Data visualization images:
● ● ● ● ● ● ●

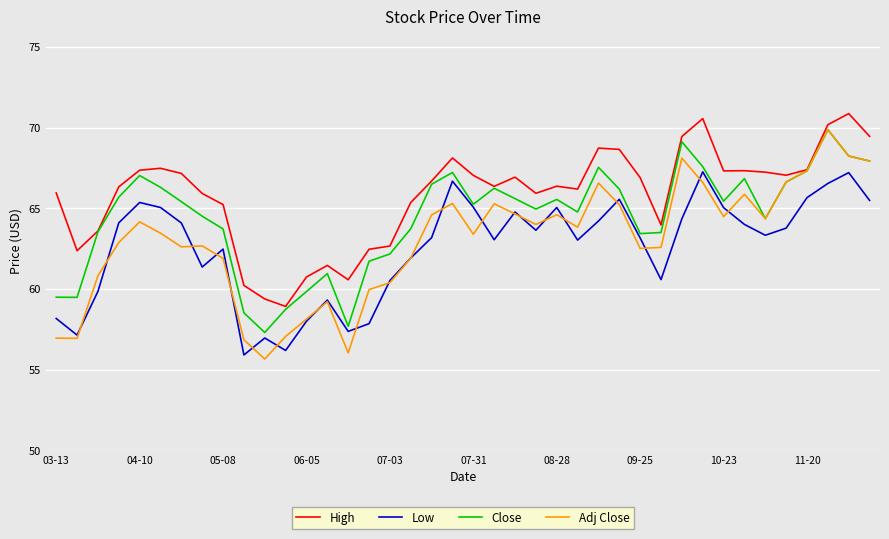

Which series has the largest total across all categories?

High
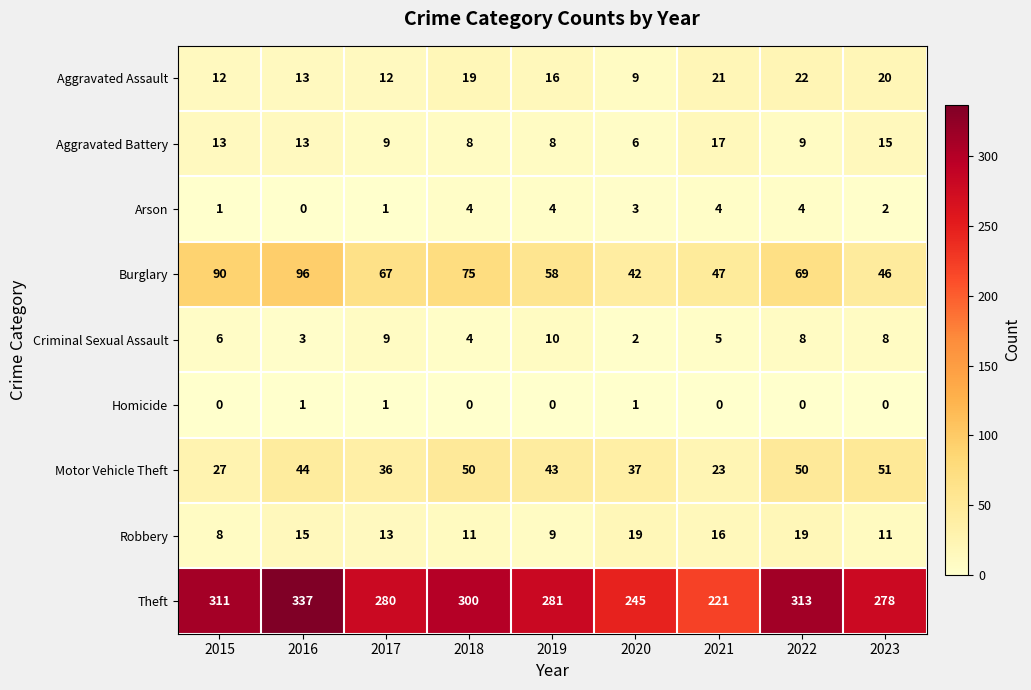

What is the difference between the maximum and minimum values in the Arson series?

4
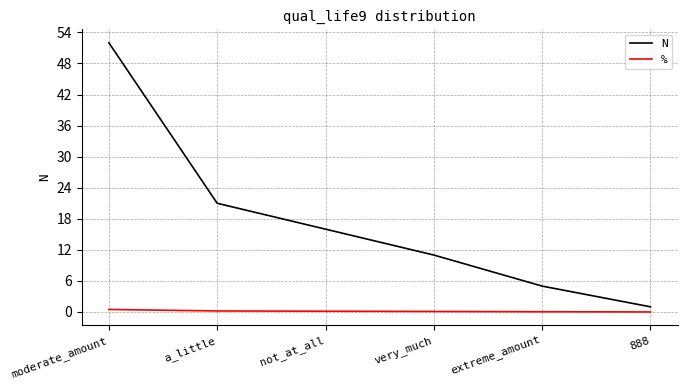

Which series has the widest spread of values?

N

● ● ● ● ● ● ●

## Brief
Pull the text lines from the listing above and copy them word for word, leaving out the pictures.

## Exercise answer
Which series has the largest total across all categories?

High

What is the difference between the maximum and minimum values in the Arson series?

4

Which series has the widest spread of values?

N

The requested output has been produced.